Thursday, June 14, 2007

Java Points

Introduction
  • Java 1.5 or Java 5.0 or Tiger, all are same.
  • Java 1.0.2 was first official version.
Classes and Objects
  • A class is a blueprint for an object. It tells the virtual machine how to make an object of that particular type.
  • Each time an object is created in Java, it goes into an area of memory known as The Heap.
  • Java is pass by value; that is only bit pattern of a variable is passed. If it is a primitive then its exact value is passed, if it is a reference the bit pattern of the reference is copied.
  • Arrays are objects too.
  • A reference variable value is the bits representing a way to get to an object on the heap.
  • Java doesn't require you to acknowledge a return value.

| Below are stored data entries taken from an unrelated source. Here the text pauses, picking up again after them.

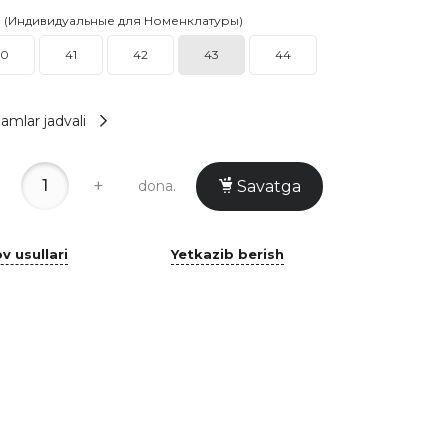
i (Индивидуальные для Номенклатуры)
40
41
42
43
44
amlar jadvali
+
dona.
Savatga
v usullari
Yetkazib berish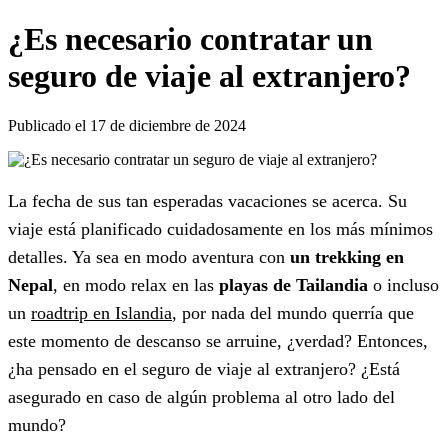
¿Es necesario contratar un
seguro de viaje al extranjero?
Publicado el 17 de diciembre de 2024
La fecha de sus tan esperadas vacaciones se acerca. Su
viaje está planificado cuidadosamente en los más mínimos
detalles. Ya sea en modo aventura con
un trekking en
Nepal
, en modo relax en las
playas de Tailandia
o incluso
un
roadtrip en Islandia
, por nada del mundo querría que
este momento de descanso se arruine, ¿verdad? Entonces,
¿ha pensado en el seguro de viaje al extranjero? ¿Está
asegurado en caso de algún problema al otro lado del
mundo?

  • You don't have to initialize the instance variable because they always have a default value.
  • Local variables do not get a default value.
  • The "==" operator is used to compare the bits in two variables.

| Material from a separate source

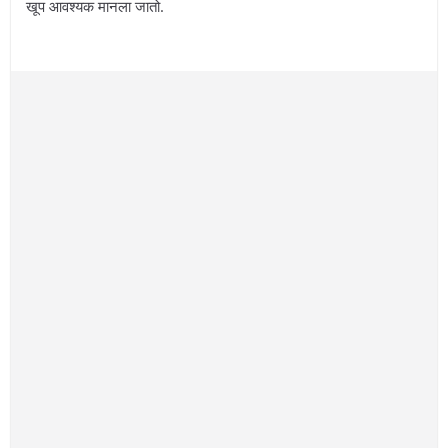
खूप आवश्यक मानला जातो.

  • When you cast from big to small, bits on the left side are cut off.
  • ArrayList can't hold primitives. But you can put a primitive in an ArrayList, as long as it's wrapped in primitive wrapper class. And as of Java 5.0, that wrapping happens automatically.
Inheritance
  • Instance variables cannot be overridden.
  • There's no such thing as a private class.

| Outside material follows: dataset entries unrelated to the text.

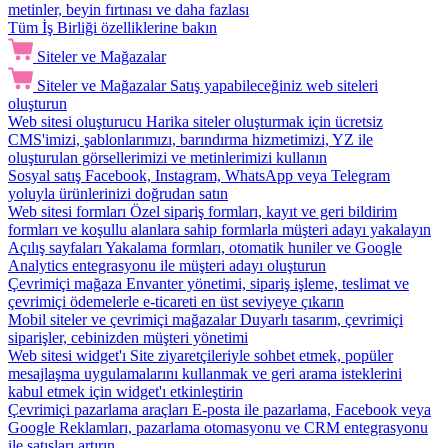
metinler, beyin fırtınası ve daha fazlası
Tüm İş Birliği özelliklerine bakın
Siteler ve Mağazalar
Siteler ve Mağazalar
Satış yapabileceğiniz web siteleri
oluşturun
Web sitesi oluşturucu
Harika siteler oluşturmak için ücretsiz
CMS'imizi, şablonlarımızı, barındırma hizmetimizi, YZ ile
oluşturulan görsellerimizi ve metinlerimizi kullanın
Sosyal satış
Facebook, Instagram, WhatsApp veya Telegram
yoluyla ürünlerinizi doğrudan satın
Web sitesi formları
Özel sipariş formları, kayıt ve geri bildirim
formları ve koşullu alanlara sahip formlarla müşteri adayı yakalayın
Açılış sayfaları
Yakalama formları, otomatik huniler ve Google
Analytics entegrasyonu ile müşteri adayı oluşturun
Çevrimiçi mağaza
Envanter yönetimi, sipariş işleme, teslimat ve
çevrimiçi ödemelerle e-ticareti en üst seviyeye çıkarın
Mobil siteler ve çevrimiçi mağazalar
Duyarlı tasarım, çevrimiçi
siparişler, cebinizden müşteri yönetimi
Web sitesi widget'ı
Site ziyaretçileriyle sohbet etmek, popüler
mesajlaşma uygulamalarını kullanmak ve geri arama isteklerini
kabul etmek için widget'ı etkinleştirin
Çevrimiçi pazarlama araçları
E-posta ile pazarlama, Facebook veya
Google Reklamları, pazarlama otomasyonu ve CRM entegrasyonu
ile satışları artırın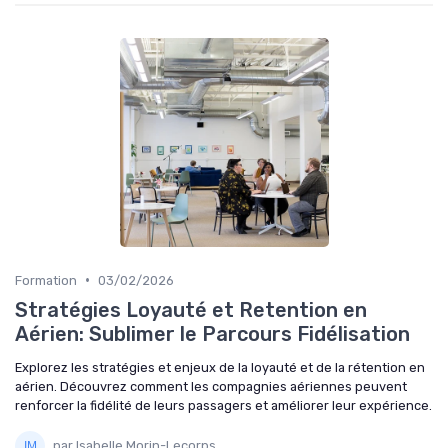
•
Formation
03/02/2026
Stratégies Loyauté et Retention en
Aérien: Sublimer le Parcours Fidélisation
Explorez les stratégies et enjeux de la loyauté et de la rétention en
aérien. Découvrez comment les compagnies aériennes peuvent
renforcer la fidélité de leurs passagers et améliorer leur expérience.
par Isabelle Morin-Lecorps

  • A non-public class can be subclassed only be classes in the same package as the class.
  • The thing that stops a class from being subclassed is the keyword modifier final.
  • A lot of classes in the Java API are final i.e. String class.
Method overriding
  • Arguments must be the same, and return types must be compatible.
  • Method can't be less accessible.
Polymorphism
  • Concrete classes are those that are specific enough to be instantiated.
  • An abstract class can have static members.
  • An abstract method has no body.
  • If you declare an abstract method, you MUST mark the class abstract as well. You can't have an abstract method in a non-abstract class.
  • A concrete class must implement all abstract methods.
  • The compiler checks the class of the reference variable, not the class of the actual object at the other end of the reference.
  • You can call a method on an object only if the class of the reference variable has that method.
  • An abstract class can have both abstract and non-abstract methods.
  • Multiple inheritance is not allowed in Java.
  • An interface is like a 100% pure abstract class. It defines only abstract methods.
  • All interface methods are implicitly public and abstract.
Constructors
  • Objects live on the heap, and method invocations and local variables live on the stack.
  • Local variables are also known as stack variables.
  • Method at the top of the stack is always the currently-running method for that stack.
  • If the local variable is a reference to an object, only the variable goes on the stack.
  • Instance variables live on the Heap, inside the object they belong to.
  • If an object has an instance variable declared as the non-primitive type, Java makes space within the object only for the reference variable but not the other object.
  • Java lets you declare a method with the same name as your class. That doesn't make it a constructor.
  • Constructors are not inherited.
  • Be sure you have a no-arg constructor.
  • All the constructors in an object's inheritance tree must run when you make a new object.
  • Even abstract classes have constructors.
  • The compiler-inserted call to super() is always a non-arg call. If the superclass has overloaded constructors, only the no-arg one is called.